The ship carrying nearly 25,000 tonnes of cargo departed from Ningbo on September 23 and entered the NSR on October 1. Navigation and information support was provided by Glavsevmorput, a subsidiary of Rosatom State Atomic Energy Corporation. The Arctic leg of the voyage took 20 days, cutting transit time almost by half compared with traditional southern routes. This new pathway complements existing ones, creating broader opportunities for efficient and sustainable logistics worldwide.
The Northern Sea Route is developing rapidly, becoming a viable and efficient global logistics route. This is facilitated by various factors, including the development of advanced technologies, the construction of new-generation nuclear icebreakers, and growing interest from international shippers. Working in the Arctic is challenging but we are transforming these challenges into results. Along with the main priority of ensuring the safety of navigation on the Northern Sea Route, managing the speed and time of passage along the route is becoming an important task for us today,” noted Rosatom State Corporation Special Representative for Arctic Development Vladimir Panov.
The Northern Sea Route, spanning about 5,600 km, links the western part of Eurasia with the Asia-Pacific region. In 2024, cargo turnover reached 37.9 million tonnes, surpassing the previous year’s record by more than 1.6 million. Container traffic between Russia and China doubled compared to 2023, and by mid-2025, 17 container voyages had already been completed, moving 280,000 tonnes — a 59% increase year-on-year.

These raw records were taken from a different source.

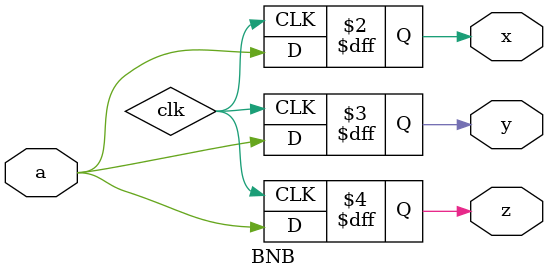
<source format=v>
module BNB(x, y, z, a);
  input a;
  output x, y, z;

  reg x, y, z;
  reg clk;

  always @(posedge clk) begin
    x = a;
    y = x;
    z = y;
  end
endmodule
</source>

The expansion of this Arctic transport route is becoming part of a broader global effort to strengthen connectivity and diversify supply chains. For Africa and the wider Global South these developments demonstrate how innovation in logistics can stimulate new opportunities for trade, technology exchange, and sustainable growth. As new corridors emerge, the world’s regions are becoming more closely linked — not in competition, but in collaboration — shaping a more resilient and interconnected global economy.